===== 展示文本 =====

流行病学调查证实糖脂异常是肝癌发生发展的独立危险因素，但具有降糖调脂作用的桑叶总生物碱抗肝癌研究甚少，机制也不明确。甲羟戊酸途径重要调节子SREBP-2是肝癌治疗潜在靶点，我们前期研究发现桑叶总生物碱可下调SREBP-2转录活性、降低肝癌细胞中胆固醇水平并伴随细胞铁死亡，文献证实铁死亡与甲羟戊酸途径密切相关。据此，我们推测桑叶总生物碱可通过抑制SREBP-2调控甲羟戊酸途径诱导肝癌细胞铁死亡。本项目拟在分子及细胞层面揭示桑叶总生物碱抑制SREBP-2转录活性的确切机制，明确其抑制SREBP-2后肝癌细胞中铁死亡调控因子、甲羟戊酸途径异戊二烯类中间体水平及相关酶的表达变化，进而阐明桑叶总生物碱通过抑制甲羟戊酸途径诱导肝癌细胞铁死亡的机制；在动物层面考察桑叶总生物碱抑制SREBP-2诱导肝癌细胞铁死亡作用。本项目将阐明桑叶总生物碱诱导肝癌细胞铁死亡的机制，为将其应用于肝癌临床治疗提供理论依据。

===== 提取材料 =====

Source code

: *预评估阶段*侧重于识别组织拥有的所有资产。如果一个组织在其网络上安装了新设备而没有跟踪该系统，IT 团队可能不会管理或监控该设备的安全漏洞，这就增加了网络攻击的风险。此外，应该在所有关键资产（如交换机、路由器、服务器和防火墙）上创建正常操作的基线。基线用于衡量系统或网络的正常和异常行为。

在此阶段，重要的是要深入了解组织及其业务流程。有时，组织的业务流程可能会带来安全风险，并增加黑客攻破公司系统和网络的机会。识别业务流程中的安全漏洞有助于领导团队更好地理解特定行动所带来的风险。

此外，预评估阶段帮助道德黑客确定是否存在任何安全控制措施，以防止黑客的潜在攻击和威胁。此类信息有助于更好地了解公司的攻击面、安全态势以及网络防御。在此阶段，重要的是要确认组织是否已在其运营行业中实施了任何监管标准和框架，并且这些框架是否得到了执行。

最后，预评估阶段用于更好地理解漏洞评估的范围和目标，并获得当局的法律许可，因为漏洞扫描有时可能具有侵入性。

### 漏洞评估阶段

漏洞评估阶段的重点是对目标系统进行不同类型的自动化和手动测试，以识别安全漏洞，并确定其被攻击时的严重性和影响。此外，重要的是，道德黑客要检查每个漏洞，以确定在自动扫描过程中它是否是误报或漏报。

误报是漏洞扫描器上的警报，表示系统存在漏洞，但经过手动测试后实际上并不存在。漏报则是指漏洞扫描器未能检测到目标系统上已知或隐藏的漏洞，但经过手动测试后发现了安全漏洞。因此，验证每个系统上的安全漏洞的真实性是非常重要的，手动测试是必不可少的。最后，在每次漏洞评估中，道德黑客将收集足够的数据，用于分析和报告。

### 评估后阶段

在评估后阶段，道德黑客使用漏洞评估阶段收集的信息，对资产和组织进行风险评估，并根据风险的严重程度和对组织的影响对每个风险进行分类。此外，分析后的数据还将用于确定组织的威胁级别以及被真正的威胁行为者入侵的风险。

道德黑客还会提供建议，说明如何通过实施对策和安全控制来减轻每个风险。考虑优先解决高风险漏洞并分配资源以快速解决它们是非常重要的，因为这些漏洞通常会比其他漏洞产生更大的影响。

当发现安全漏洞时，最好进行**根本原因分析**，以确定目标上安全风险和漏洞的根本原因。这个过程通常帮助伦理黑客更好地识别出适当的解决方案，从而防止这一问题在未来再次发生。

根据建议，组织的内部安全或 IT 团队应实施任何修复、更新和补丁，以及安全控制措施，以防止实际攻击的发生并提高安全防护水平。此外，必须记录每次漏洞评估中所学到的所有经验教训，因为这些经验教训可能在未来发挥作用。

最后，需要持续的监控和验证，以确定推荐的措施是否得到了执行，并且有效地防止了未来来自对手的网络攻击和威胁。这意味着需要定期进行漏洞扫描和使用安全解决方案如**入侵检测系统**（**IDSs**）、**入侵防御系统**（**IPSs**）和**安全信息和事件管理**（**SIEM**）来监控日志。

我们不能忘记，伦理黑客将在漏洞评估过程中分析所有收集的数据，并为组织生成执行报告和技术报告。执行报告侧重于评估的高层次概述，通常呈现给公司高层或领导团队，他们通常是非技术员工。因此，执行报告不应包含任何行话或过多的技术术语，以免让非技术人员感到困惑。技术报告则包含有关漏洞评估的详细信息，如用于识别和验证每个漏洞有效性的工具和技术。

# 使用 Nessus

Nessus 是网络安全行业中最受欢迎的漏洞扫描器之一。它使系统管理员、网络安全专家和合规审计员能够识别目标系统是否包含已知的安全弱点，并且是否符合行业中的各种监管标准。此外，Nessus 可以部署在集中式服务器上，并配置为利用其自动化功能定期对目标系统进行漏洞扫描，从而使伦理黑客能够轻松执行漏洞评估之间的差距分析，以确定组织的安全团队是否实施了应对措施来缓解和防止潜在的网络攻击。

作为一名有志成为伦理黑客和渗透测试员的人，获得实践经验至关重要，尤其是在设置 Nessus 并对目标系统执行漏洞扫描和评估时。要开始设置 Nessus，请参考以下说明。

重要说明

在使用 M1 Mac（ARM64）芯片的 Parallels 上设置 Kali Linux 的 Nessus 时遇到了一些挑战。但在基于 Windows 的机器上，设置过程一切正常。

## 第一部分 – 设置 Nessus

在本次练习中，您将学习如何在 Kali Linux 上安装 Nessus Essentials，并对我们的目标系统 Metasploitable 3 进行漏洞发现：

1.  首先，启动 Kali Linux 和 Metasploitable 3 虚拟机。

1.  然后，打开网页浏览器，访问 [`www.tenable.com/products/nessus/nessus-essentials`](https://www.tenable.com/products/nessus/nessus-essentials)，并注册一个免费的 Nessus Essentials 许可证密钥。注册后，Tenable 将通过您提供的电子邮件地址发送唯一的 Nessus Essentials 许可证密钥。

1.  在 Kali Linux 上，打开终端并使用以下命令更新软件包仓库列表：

=====

练习任务:
a. 请把关于桑叶总生物碱的文本中从"流行病学调查证实糖脂异常是肝"到"于肝癌临床治疗提供理论依据。"的内容原样抄写下来。
b. 根据关于桑叶总生物碱的文本，被视为肝癌治疗潜在靶点的甲羟戊酸途径重要调节子是什么？

任务解答:
a.
流行病学调查证实糖脂异常是肝癌发生发展的独立危险因素，但具有降糖调脂作用的桑叶总生物碱抗肝癌研究甚少，机制也不明确。甲羟戊酸途径重要调节子SREBP-2是肝癌治疗潜在靶点，我们前期研究发现桑叶总生物碱可下调SREBP-2转录活性、降低肝癌细胞中胆固醇水平并伴随细胞铁死亡，文献证实铁死亡与甲羟戊酸途径密切相关。据此，我们推测桑叶总生物碱可通过抑制SREBP-2调控甲羟戊酸途径诱导肝癌细胞铁死亡。本项目拟在分子及细胞层面揭示桑叶总生物碱抑制SREBP-2转录活性的确切机制，明确其抑制SREBP-2后肝癌细胞中铁死亡调控因子、甲羟戊酸途径异戊二烯类中间体水平及相关酶的表达变化，进而阐明桑叶总生物碱通过抑制甲羟戊酸途径诱导肝癌细胞铁死亡的机制；在动物层面考察桑叶总生物碱抑制SREBP-2诱导肝癌细胞铁死亡作用。本项目将阐明桑叶总生物碱诱导肝癌细胞铁死亡的机制，为将其应用于肝癌临床治疗提供理论依据。

b. SREBP-2。